Deux fois par mois, les membres de la rédaction se livrent (sans mauvais jeu de mots) sur un ouvrage qui a marqué leur vie. Après La Passante du Sans-Souci de Kessel, place au Petit Prince d’Antoine de Saint-Exupéry.

En novembre 2015, lorsque les attentats à Paris se sont produits, j’ai ressenti un si grand choc que je cherchais à trouver une solution pour l’explorer et le comprendre. Il me fallait une pièce. Il me fallait une pièce où je puisse réfléchir dans le silence, où je puisse arrêter d’entendre les horreurs et les nombres de victimes qui grandissaient.

« Je demande pardon aux enfants d’avoir dédié ce livre à une grande personne. »

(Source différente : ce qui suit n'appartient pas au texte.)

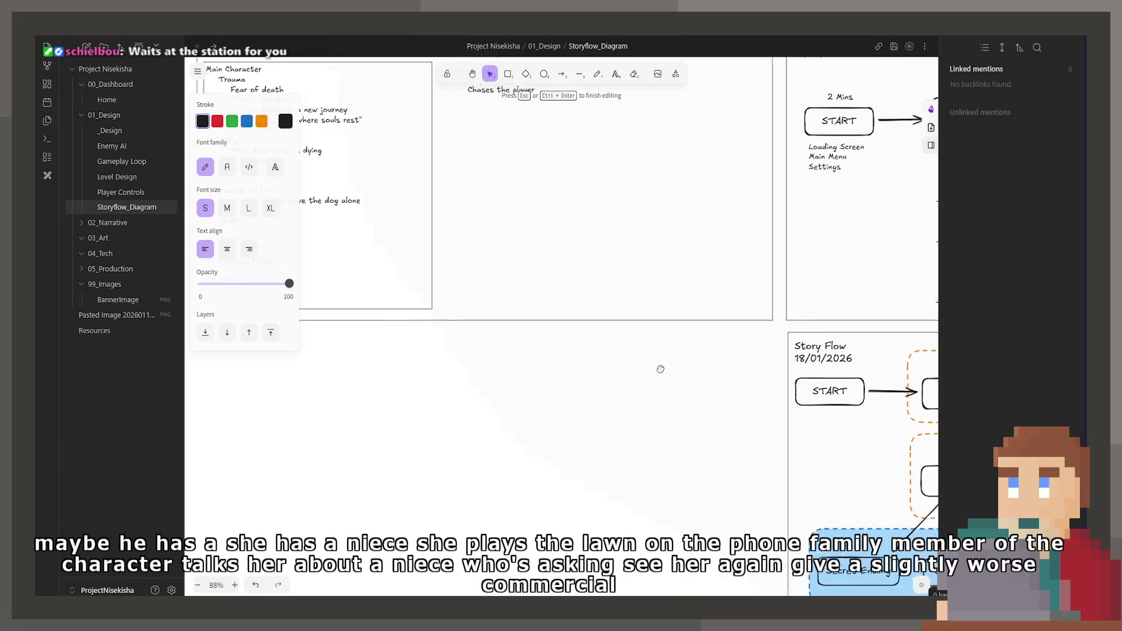
left_click(555, 411)
scroll(555, 412, "right", 5)
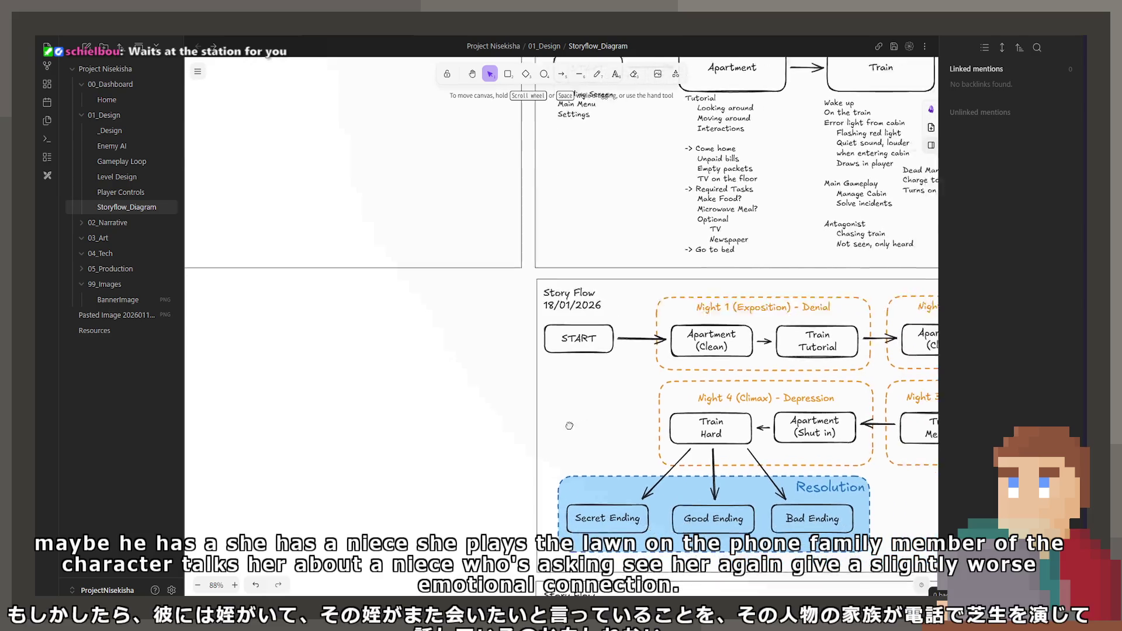
scroll(804, 464, "down", 2)
scroll(803, 464, "right", 3)
scroll(803, 465, "down", 1)
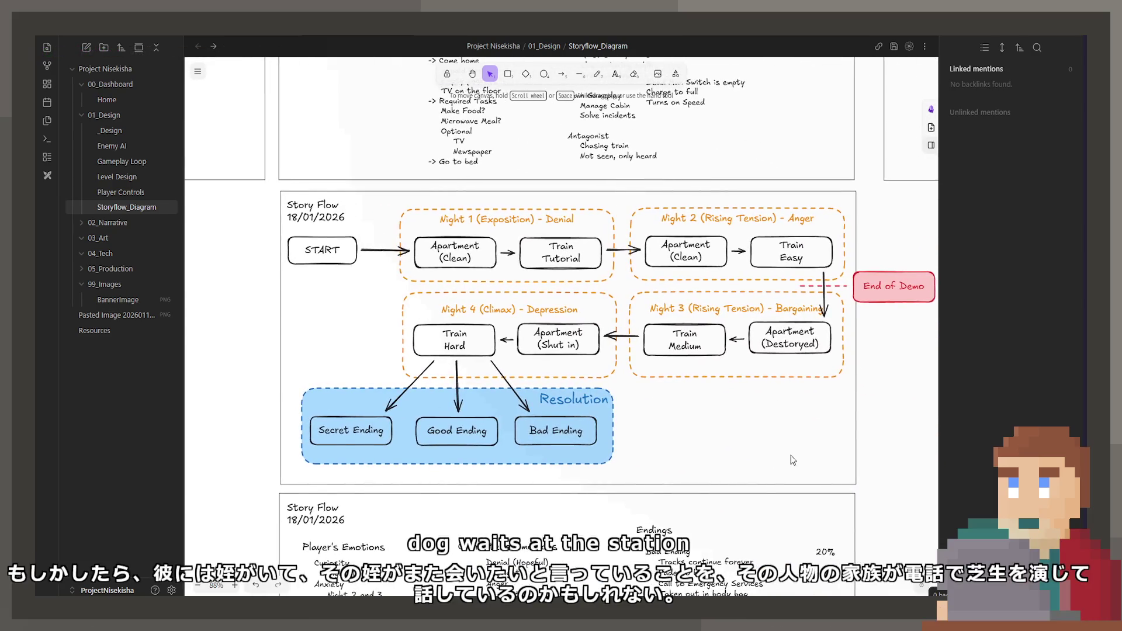
scroll(722, 450, "down", 6)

Citation de la préface du Petit Prince d’Antoine de Saint-Exupéry.
© Paramount Pictures

J’ai trouvé ma pièce au milieu d’un désert lorsque, par hasard ou par protection, je me suis rendu dans une librairie pour acheter Le Petit Prince. Ce livre est cité et récité comme étant un classique, voire même un produit un peu cool illustrant la naïveté encore vivante dans la culture française. C’était pourtant dur d’y croire, à la naïveté, après une année si tragique.

Finalement, au milieu du désert, il y avait une rose… et un serpent… et un renard… et plein de graines de baobab cachées sous la terre. J’ai lu, j’ai voyagé. En l’espace d’un après-midi, je n’avais plus peur car un enfant débarqué d’une autre planète racontait sa petite existence avec une grande préciosité.

Le Petit Prince, c’est doux puisque c’est naïf. Pourtant, ce livre gratte dans la gorge. Pourquoi ? Il nous met face à notre pragmatisme. Un peu comme si, à un moment de notre vie, on se disait : «  il serait temps de grandir, il serait temps d’ouvrir les yeux. »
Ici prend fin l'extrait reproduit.